The narration echoed the bitter reality in her mind: the love she gave was often unreturned
.
> "IN REALITY, THE LOVE YOU GIVE DOESN'T BALANCE OUT... WITH THE LOVE YOU RECEIVE."
>
Moments later, a boy on the periphery—a student Iseul recognized who often had low numbers—approached the popular group. He started to speak, perhaps inviting the popular boy to an activity.
"Sorry, I have cram school," the popular boy dismissed him with a neutral expression. It wasn't cruel, just indifferent. And yet, the lack of connection, the outright rejection, caused no dip in the popular boy's enormous score.
It was a world where affection was a pre-loaded currency, and Iseul was a quiet observer, always watching the few fortunate ones who were born rich in love.
The world, viewed through Iseul's self-aware lens, was nothing more than a meticulously quantified Love Economy. Every person was walking around with a visible Lifetime Love Cap—a number that felt less like a potential and more like a cruel, pre-assigned ceiling.
Iseul leaned against the window, the cold glass a counterpoint to the hot, churning resentment in her gut. She focused her retro Jellypop flip phone on herself, confirming the bitter truth displayed on the screen: 32/728.
> "AND THAT'S HOW MUCH LOVE I'LL RECEIVE IN MY WHOLE LIFETIME. HAHAHA..."
>
She let out a dry, humorless laugh, the sound swallowed by the general bustle of the school day.
The Inequality of Inherent Popularity
The core issue wasn't effort; it was destiny. Just as there are people born into wealth, literally, there are people destined to receive love. This concept was visually represented by a golden spoon—the symbol of inherited privilege—floating above the heads of the popular.
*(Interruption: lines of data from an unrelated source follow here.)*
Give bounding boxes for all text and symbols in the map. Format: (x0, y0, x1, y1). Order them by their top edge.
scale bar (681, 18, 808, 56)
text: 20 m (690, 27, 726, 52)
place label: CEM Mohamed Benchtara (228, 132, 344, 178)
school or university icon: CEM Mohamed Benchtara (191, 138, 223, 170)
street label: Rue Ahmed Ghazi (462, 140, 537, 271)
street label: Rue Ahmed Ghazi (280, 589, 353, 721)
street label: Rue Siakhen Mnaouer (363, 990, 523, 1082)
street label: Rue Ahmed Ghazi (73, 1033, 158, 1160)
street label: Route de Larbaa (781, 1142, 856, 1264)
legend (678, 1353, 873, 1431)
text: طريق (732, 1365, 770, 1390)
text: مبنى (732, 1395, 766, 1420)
Iseul tracked a boy whose Love Cap was astronomical: 38.7K. He was already at 10.3K, accumulating affection with every casual interaction.
The cruel part was that the metrics that usually define success were irrelevant:
* Looks
* Body Type
* Personality
Popularity, Iseul realized, wasn't earned; it was something you're born with, a skill and asset ingrained from birth. It made her efforts feel like a pointless, futile exertion.
The Unbalanced Ledger
The most painful truth of the Love Economy was the lack of reciprocity.
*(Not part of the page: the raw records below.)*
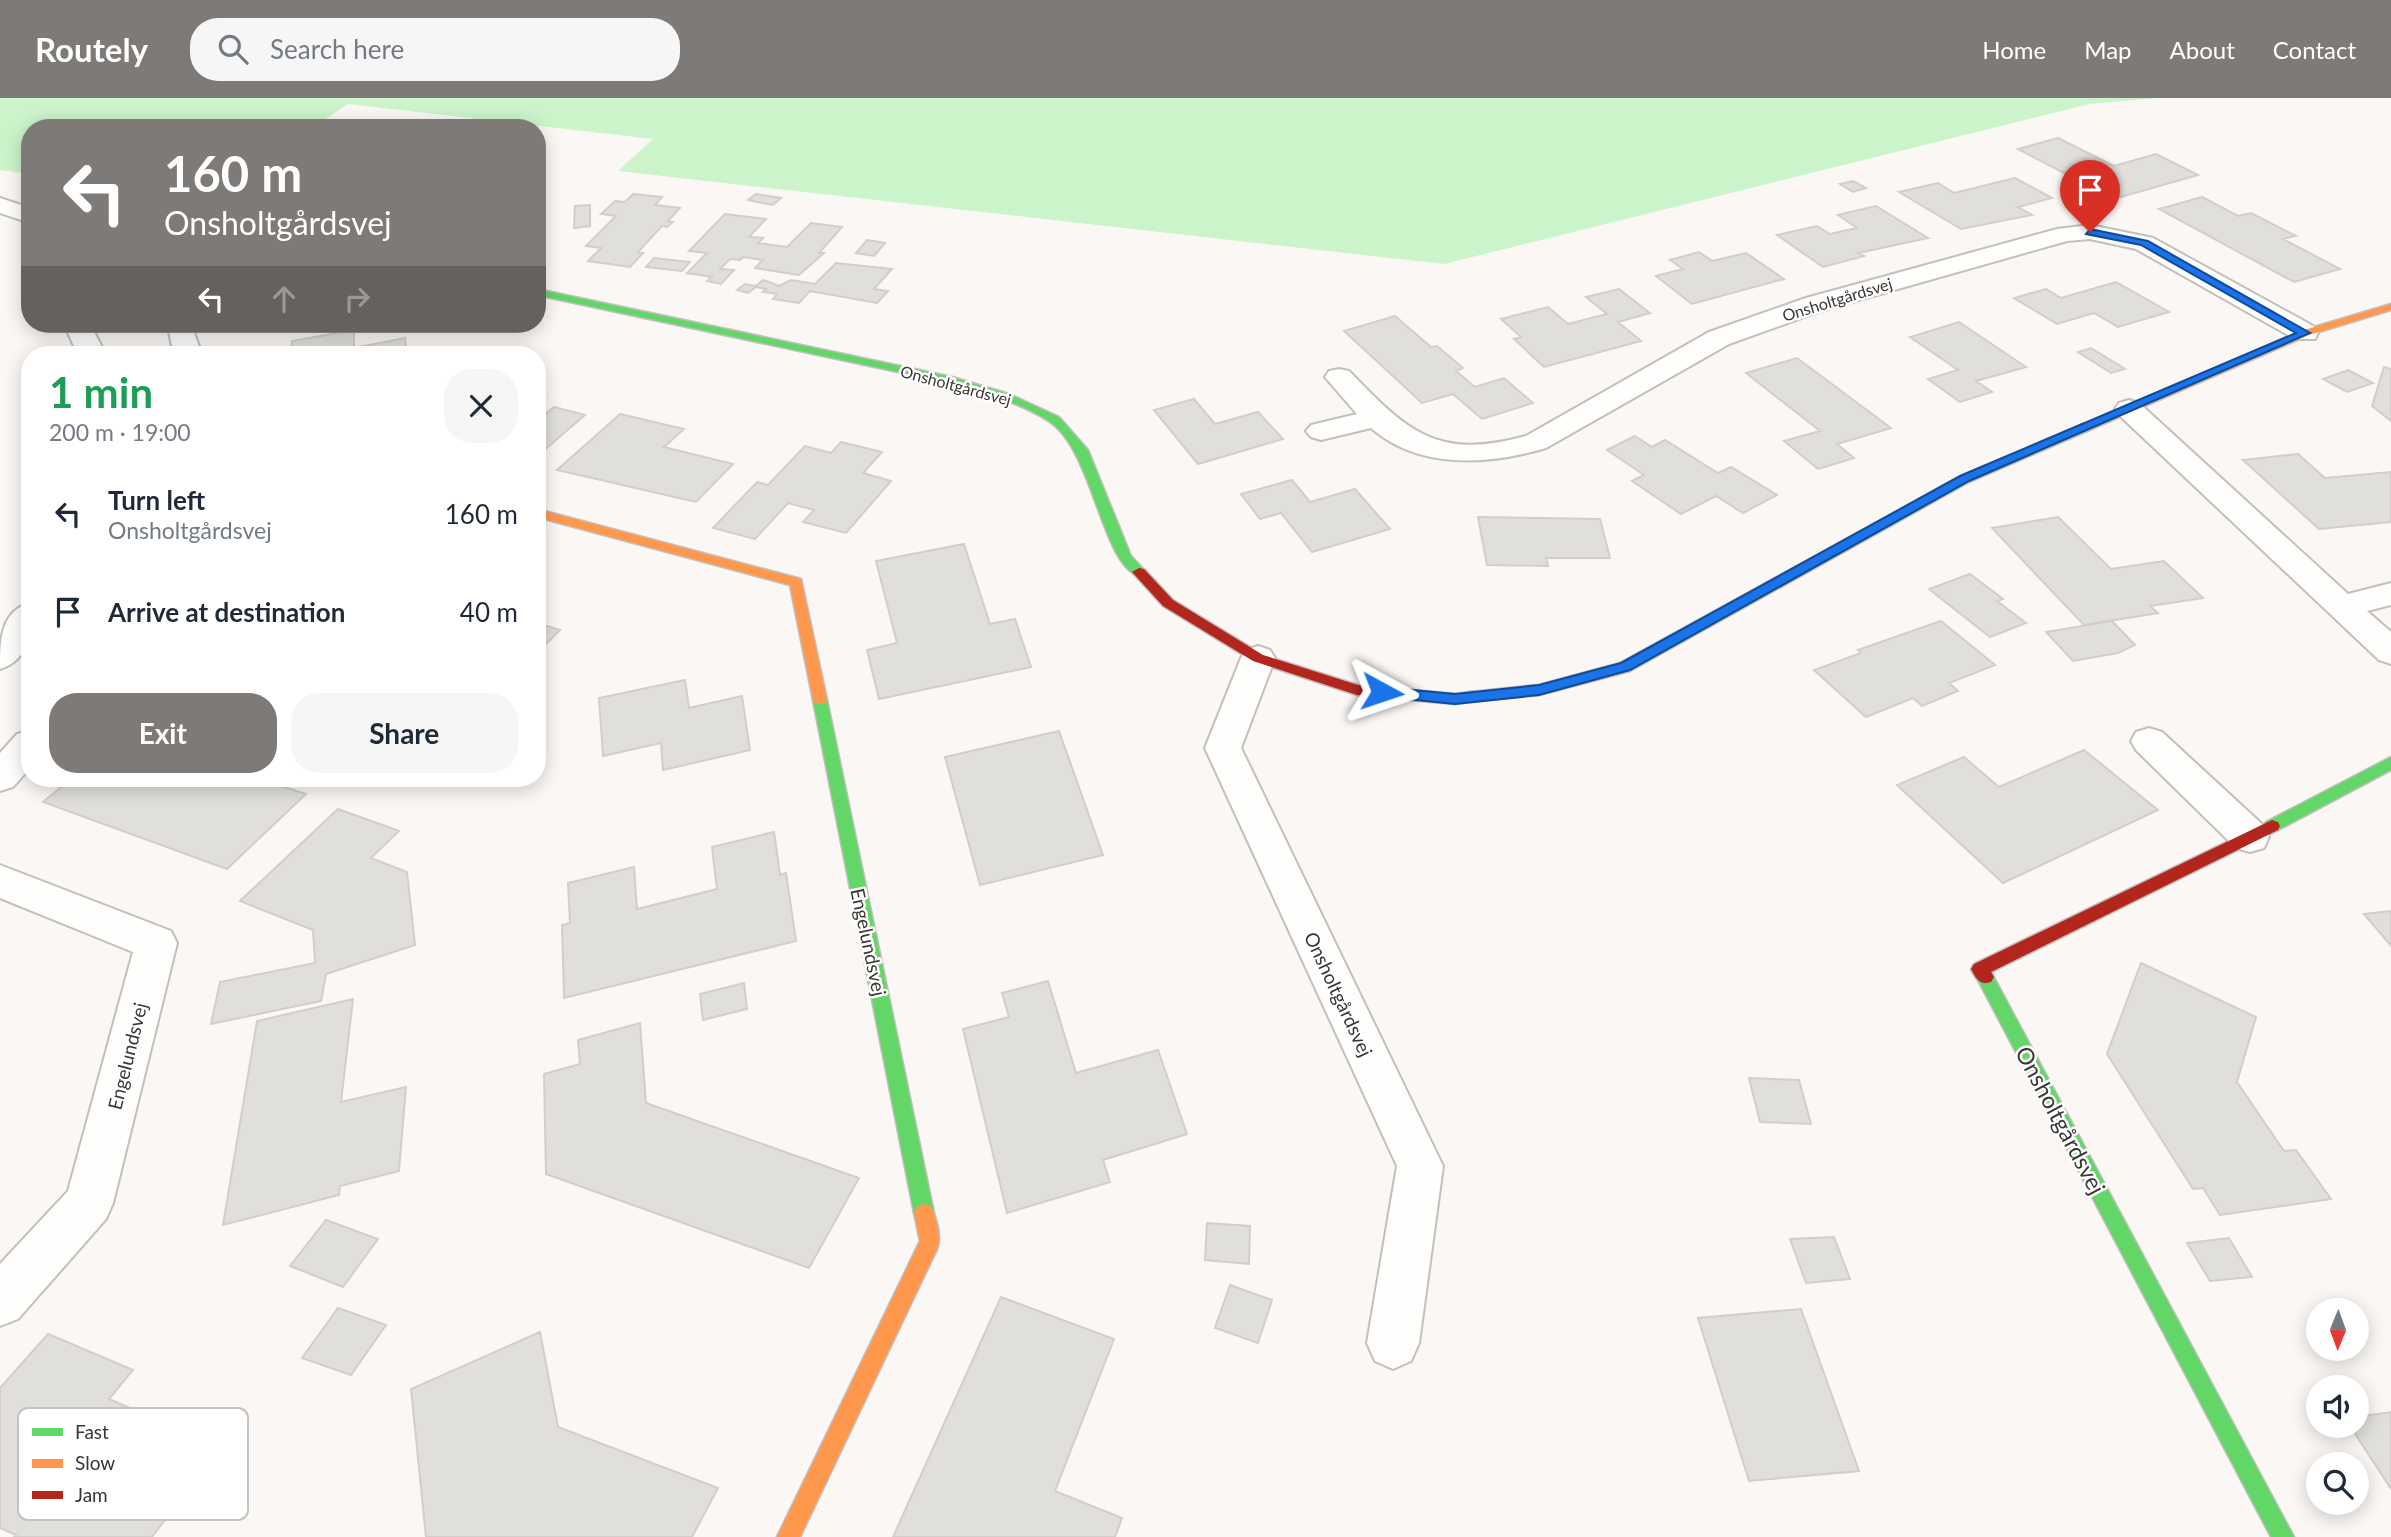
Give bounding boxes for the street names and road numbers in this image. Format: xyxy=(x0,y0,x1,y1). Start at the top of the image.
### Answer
street label: Onsholtgårdsvej xyxy=(1780,273,1894,325)
street label: Onsholtgårdsvej xyxy=(899,361,1013,409)
street label: Engelundsvej xyxy=(846,886,892,998)
street label: Onsholtgårdsvej xyxy=(1300,928,1378,1060)
street label: Engelundsvej xyxy=(103,1000,151,1112)
street label: Onsholtgårdsvej xyxy=(2010,1041,2112,1199)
> "IN REALITY, THE LOVE YOU GIVE DOESN'T BALANCE OUT... WITH THE LOVE YOU RECEIVE."
>
Iseul observed the popular boy walk by, his total swelling with the smallest gestures. A simple gesture from a girl securing his arm resulted in a digital +1. She knew any affection she attempted to give would likely be wasted, failing to secure a similar return, or worse, just ignored.
She caught her own reflection in the flip phone: a girl making a pouty face, labeled with her dismal stats.
> "...I AM BASICALLY... AT THE BOTTOM OF THE LADDER."
>
The reality of being born with a predetermined, minuscule Love Cap was a crushing burden. It meant that in a world where everyone loved, Iseul was essentially starting from a state of ZERO, with a potential that barely registered. This certainty was what truly defined her existence: a constant, invisible reminder that she would always be an outsider in the pursuit of affection.